# Brief
Could you print exactly the lines of the listing below, starting at the line that has "10: (358, 532)" and ending at the line that has "28: (1030, 543)", and only those lines?

# Given information

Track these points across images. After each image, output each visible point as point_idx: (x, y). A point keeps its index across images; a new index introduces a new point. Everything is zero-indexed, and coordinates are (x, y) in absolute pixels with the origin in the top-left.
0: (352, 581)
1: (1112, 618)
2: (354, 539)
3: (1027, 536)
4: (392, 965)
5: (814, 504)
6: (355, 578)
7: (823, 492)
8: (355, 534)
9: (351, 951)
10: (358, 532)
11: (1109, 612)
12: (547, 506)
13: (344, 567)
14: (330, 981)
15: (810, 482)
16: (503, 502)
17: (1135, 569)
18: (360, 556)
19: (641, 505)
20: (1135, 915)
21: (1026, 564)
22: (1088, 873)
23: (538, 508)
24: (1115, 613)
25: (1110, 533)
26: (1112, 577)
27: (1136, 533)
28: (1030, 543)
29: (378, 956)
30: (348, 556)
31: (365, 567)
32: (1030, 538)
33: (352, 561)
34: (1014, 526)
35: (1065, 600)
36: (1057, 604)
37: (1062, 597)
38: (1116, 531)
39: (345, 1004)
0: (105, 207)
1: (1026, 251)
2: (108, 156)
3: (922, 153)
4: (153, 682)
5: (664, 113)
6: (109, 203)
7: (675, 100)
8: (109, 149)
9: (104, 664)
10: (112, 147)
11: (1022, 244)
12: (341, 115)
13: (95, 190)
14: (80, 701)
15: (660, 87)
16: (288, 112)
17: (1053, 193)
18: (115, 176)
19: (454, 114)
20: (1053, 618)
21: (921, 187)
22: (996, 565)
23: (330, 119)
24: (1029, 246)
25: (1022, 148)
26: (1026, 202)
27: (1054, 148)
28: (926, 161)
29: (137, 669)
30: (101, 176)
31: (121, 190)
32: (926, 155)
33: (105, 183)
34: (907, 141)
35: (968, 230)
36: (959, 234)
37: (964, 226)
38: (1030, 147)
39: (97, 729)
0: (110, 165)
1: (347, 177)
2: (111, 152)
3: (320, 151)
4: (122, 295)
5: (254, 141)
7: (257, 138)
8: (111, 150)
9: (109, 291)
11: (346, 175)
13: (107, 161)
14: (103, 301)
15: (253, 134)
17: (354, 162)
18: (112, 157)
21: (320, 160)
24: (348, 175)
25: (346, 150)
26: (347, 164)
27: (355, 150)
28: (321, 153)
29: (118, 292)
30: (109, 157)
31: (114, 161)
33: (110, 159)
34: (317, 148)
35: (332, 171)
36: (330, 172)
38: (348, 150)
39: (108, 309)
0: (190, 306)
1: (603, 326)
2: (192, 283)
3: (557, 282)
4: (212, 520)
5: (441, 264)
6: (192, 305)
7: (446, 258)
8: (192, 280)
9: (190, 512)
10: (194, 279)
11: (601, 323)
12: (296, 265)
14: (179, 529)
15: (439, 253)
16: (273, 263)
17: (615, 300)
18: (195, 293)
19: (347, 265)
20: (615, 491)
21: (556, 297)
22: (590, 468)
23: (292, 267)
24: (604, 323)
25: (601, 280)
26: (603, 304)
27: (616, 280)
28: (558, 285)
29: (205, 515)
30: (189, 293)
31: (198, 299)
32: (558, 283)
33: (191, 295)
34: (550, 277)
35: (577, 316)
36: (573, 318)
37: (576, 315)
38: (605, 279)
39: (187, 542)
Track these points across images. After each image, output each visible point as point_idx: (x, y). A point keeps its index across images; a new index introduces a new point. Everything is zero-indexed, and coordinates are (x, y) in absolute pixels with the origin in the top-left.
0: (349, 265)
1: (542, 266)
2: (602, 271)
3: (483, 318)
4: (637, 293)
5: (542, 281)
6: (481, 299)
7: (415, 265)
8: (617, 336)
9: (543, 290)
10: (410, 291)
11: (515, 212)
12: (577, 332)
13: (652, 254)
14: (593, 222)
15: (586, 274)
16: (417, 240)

# Task output
10: (358, 532)
11: (1109, 612)
12: (547, 506)
13: (344, 567)
14: (330, 981)
15: (810, 482)
16: (503, 502)
17: (1135, 569)
18: (360, 556)
19: (641, 505)
20: (1135, 915)
21: (1026, 564)
22: (1088, 873)
23: (538, 508)
24: (1115, 613)
25: (1110, 533)
26: (1112, 577)
27: (1136, 533)
28: (1030, 543)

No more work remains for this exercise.